▶ _Extracted material_
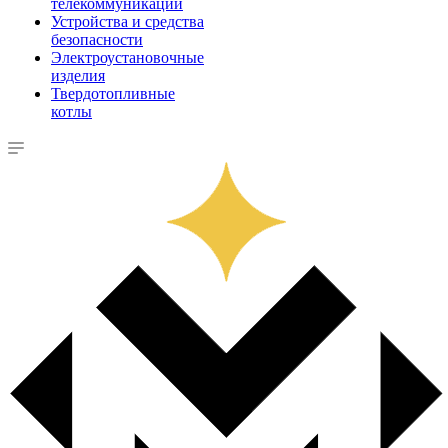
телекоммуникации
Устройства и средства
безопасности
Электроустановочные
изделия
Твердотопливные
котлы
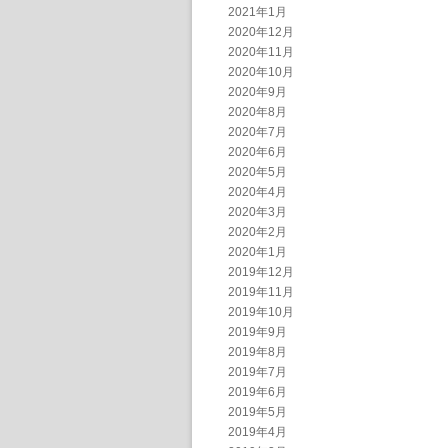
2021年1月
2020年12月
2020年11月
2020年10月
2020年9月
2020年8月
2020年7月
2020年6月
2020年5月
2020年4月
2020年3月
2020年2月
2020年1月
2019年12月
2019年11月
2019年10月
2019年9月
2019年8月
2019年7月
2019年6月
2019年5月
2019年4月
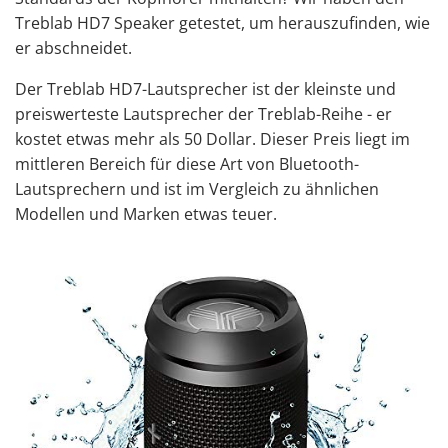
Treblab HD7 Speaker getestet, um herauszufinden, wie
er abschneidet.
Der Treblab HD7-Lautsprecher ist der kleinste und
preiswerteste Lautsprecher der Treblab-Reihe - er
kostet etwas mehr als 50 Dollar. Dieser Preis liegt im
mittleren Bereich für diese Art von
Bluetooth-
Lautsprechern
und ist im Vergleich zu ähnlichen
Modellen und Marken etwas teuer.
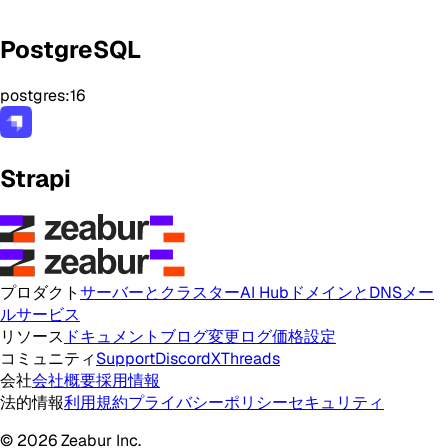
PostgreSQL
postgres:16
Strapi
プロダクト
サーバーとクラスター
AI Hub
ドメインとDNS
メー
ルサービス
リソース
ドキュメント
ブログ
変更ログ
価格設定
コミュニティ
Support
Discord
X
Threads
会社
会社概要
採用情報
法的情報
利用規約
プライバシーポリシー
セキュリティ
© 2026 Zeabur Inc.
...
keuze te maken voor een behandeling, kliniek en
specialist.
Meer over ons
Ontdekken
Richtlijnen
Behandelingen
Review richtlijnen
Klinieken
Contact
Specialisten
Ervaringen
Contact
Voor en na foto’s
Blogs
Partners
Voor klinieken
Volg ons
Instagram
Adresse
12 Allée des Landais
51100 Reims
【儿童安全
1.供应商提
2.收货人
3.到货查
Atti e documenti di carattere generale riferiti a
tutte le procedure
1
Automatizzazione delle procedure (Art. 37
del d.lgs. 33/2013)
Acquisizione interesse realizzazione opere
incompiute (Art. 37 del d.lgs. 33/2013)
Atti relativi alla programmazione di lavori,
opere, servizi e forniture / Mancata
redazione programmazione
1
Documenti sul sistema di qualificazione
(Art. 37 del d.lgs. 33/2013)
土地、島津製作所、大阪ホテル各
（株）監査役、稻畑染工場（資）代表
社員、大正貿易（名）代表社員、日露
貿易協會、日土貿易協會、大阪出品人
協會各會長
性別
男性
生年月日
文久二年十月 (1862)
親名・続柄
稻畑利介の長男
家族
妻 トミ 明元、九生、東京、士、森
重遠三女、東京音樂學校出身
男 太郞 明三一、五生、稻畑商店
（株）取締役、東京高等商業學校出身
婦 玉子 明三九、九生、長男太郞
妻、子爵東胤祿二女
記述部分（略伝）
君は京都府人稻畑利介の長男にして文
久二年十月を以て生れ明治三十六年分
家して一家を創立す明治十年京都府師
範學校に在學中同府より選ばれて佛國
* * *
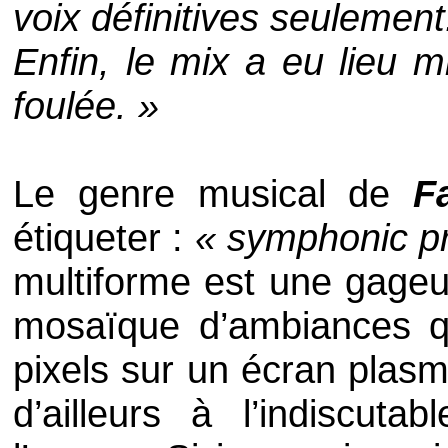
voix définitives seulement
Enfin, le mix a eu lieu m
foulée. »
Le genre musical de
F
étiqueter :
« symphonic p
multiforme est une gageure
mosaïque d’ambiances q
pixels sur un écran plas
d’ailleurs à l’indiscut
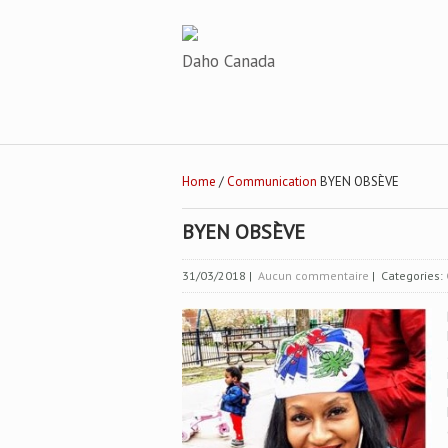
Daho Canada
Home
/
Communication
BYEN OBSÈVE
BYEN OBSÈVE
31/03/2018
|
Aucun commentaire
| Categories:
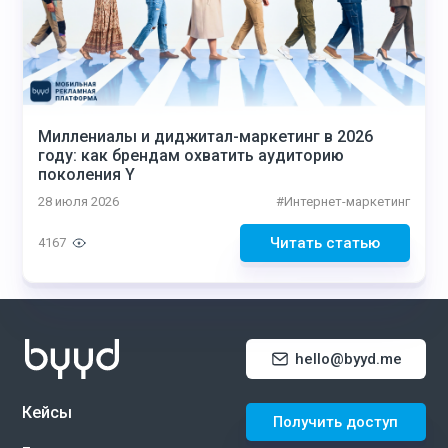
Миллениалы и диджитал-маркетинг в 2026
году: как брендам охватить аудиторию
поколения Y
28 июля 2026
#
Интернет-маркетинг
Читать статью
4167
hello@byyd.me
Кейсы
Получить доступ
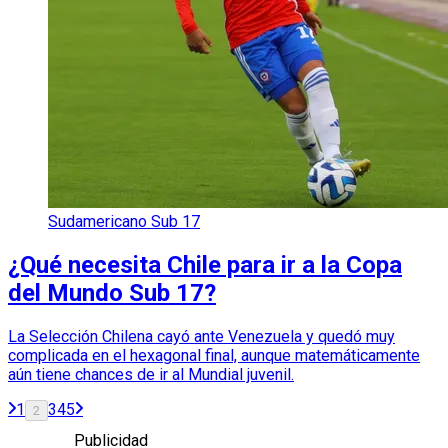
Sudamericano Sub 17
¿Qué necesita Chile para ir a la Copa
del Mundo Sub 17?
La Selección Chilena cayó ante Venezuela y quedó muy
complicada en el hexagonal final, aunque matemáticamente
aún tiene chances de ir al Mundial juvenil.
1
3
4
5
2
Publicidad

▶ _Your assignment_
Check each line of the material for the word "Treblab". Copy the ones that have it.

▶ _Solved exercise_
Treblab HD7 Speaker getestet, um herauszufinden, wie
Der Treblab HD7-Lautsprecher ist der kleinste und
preiswerteste Lautsprecher der Treblab-Reihe - er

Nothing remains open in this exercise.